Strengthscope™ assesses 24 strengths, which break down into four clusters: Emotional, Relational, Thinking and Execution.  The first of these two clusters, Emotional and Relational, are more ‘people focused’ strengths.  The second, Thinking and Execution, are more ‘task focused’ strengths.  While Strengthscope™ is not intended to assess ability/skill but what energises individuals and what motivates them most at work, it is most often true that individuals who report ‘people focused’ strengths in the Emotional and Relational clusters in Strengthscope™ also display higher levels of Emotional Intelligence.  Both in terms of intrapersonal intelligence (e.g. self-motivation, self-confidence, self-control) and interpersonal intelligence (empathy, compassion, developing others, relationship-building).  So the first way in which Strengthscope™ relates to emotional intelligence is in the overlap between the Emotional and Relational clusters and most definitions of Ei.

Strengthscope wheel

Because the process of completing and receiving feedback on Strengthscope™ increases individuals’ self-awareness, it is always true that gaining a better understanding of what energises and motivates an individual, can lead to them developing a greater degree of emotional intelligence about their own emotional responses and those of others.  Strengthscope™ offers simple, work-based language and a practical framework for understanding your own and others’ strengths.  By better appreciating their own and others’ strengths, and how these differ, individuals make fewer assumptions about others’ motives and become better at exploring (through good questioning and listening) what it is that energises and motivates others.  With the appropriate support, then, the use of Strengthscope™ provides a key tool to developing greater insight into oneself and others.
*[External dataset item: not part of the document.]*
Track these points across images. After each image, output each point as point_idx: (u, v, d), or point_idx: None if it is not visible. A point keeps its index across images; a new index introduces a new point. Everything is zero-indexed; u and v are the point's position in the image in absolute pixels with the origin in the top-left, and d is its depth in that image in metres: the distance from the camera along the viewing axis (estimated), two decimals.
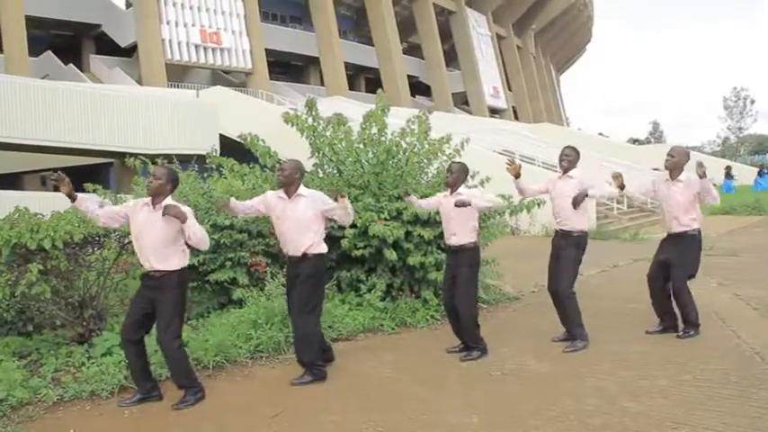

Building on this, we encourage people to explore where strengths tend to go into ‘overdrive’, i.e. where the energy underpinning a strength builds and builds but doesn’t necessarily achieve the intended outcome (for example, someone whose Persuasiveness strength starts to become overbearing and leads to them not listening to others’ ideas, when they are placed under pressure).  When people recognise when, where and why some of their strengths go into overdrive, they are in a far better position to start to control this energy and become more agile in deploying it, in the right amount at the right time, with the right people.  In itself, the development of agility around use of strengths represents one of the cornerstones of Emotional intelligence (to become more attuned to one’s own emotional states and to use this information to achieve better self-control in pressure situations).